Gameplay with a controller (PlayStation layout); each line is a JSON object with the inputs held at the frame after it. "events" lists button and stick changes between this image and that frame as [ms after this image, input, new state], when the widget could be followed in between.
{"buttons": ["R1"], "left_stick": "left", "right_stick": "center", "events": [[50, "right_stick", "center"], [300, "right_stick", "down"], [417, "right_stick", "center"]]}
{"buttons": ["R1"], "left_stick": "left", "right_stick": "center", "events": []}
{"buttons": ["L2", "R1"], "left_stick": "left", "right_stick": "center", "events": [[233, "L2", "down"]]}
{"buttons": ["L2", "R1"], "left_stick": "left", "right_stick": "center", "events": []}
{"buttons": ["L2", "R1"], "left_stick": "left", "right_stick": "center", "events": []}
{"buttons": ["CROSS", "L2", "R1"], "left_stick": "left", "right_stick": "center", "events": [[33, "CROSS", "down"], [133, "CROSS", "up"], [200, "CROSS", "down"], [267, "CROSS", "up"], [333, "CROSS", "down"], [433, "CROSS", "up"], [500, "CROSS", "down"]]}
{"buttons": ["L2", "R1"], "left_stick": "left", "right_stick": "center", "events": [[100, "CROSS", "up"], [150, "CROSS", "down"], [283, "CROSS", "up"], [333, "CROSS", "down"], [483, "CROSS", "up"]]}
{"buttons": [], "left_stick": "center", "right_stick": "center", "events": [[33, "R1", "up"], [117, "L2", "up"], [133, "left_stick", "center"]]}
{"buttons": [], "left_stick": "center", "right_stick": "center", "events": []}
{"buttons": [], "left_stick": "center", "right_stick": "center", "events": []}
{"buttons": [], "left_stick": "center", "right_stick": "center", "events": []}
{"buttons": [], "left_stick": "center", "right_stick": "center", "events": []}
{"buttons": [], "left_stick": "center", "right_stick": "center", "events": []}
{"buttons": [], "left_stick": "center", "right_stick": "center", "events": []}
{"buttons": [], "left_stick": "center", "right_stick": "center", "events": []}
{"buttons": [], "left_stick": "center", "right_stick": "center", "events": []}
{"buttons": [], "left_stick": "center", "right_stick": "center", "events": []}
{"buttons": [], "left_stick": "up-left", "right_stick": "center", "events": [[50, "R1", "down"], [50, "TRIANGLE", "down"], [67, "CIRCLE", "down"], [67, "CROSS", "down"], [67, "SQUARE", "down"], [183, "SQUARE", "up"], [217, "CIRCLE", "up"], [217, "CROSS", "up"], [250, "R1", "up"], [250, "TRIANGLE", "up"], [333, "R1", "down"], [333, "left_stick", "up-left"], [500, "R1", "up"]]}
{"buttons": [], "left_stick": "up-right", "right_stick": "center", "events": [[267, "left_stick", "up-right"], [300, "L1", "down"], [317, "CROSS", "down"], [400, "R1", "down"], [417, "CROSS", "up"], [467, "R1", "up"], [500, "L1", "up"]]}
--
# Task requirements:
Please type the entries above out again exactly.

# Output below:
Gameplay with a controller (PlayStation layout); each line is a JSON object with the inputs held at the frame after it. "events" lists button and stick changes between this image and that frame as [ms after this image, input, new state], when the widget could be followed in between.
{"buttons": ["R1"], "left_stick": "left", "right_stick": "center", "events": [[50, "right_stick", "center"], [300, "right_stick", "down"], [417, "right_stick", "center"]]}
{"buttons": ["R1"], "left_stick": "left", "right_stick": "center", "events": []}
{"buttons": ["L2", "R1"], "left_stick": "left", "right_stick": "center", "events": [[233, "L2", "down"]]}
{"buttons": ["L2", "R1"], "left_stick": "left", "right_stick": "center", "events": []}
{"buttons": ["L2", "R1"], "left_stick": "left", "right_stick": "center", "events": []}
{"buttons": ["CROSS", "L2", "R1"], "left_stick": "left", "right_stick": "center", "events": [[33, "CROSS", "down"], [133, "CROSS", "up"], [200, "CROSS", "down"], [267, "CROSS", "up"], [333, "CROSS", "down"], [433, "CROSS", "up"], [500, "CROSS", "down"]]}
{"buttons": ["L2", "R1"], "left_stick": "left", "right_stick": "center", "events": [[100, "CROSS", "up"], [150, "CROSS", "down"], [283, "CROSS", "up"], [333, "CROSS", "down"], [483, "CROSS", "up"]]}
{"buttons": [], "left_stick": "center", "right_stick": "center", "events": [[33, "R1", "up"], [117, "L2", "up"], [133, "left_stick", "center"]]}
{"buttons": [], "left_stick": "center", "right_stick": "center", "events": []}
{"buttons": [], "left_stick": "center", "right_stick": "center", "events": []}
{"buttons": [], "left_stick": "center", "right_stick": "center", "events": []}
{"buttons": [], "left_stick": "center", "right_stick": "center", "events": []}
{"buttons": [], "left_stick": "center", "right_stick": "center", "events": []}
{"buttons": [], "left_stick": "center", "right_stick": "center", "events": []}
{"buttons": [], "left_stick": "center", "right_stick": "center", "events": []}
{"buttons": [], "left_stick": "center", "right_stick": "center", "events": []}
{"buttons": [], "left_stick": "center", "right_stick": "center", "events": []}
{"buttons": [], "left_stick": "up-left", "right_stick": "center", "events": [[50, "R1", "down"], [50, "TRIANGLE", "down"], [67, "CIRCLE", "down"], [67, "CROSS", "down"], [67, "SQUARE", "down"], [183, "SQUARE", "up"], [217, "CIRCLE", "up"], [217, "CROSS", "up"], [250, "R1", "up"], [250, "TRIANGLE", "up"], [333, "R1", "down"], [333, "left_stick", "up-left"], [500, "R1", "up"]]}
{"buttons": [], "left_stick": "up-right", "right_stick": "center", "events": [[267, "left_stick", "up-right"], [300, "L1", "down"], [317, "CROSS", "down"], [400, "R1", "down"], [417, "CROSS", "up"], [467, "R1", "up"], [500, "L1", "up"]]}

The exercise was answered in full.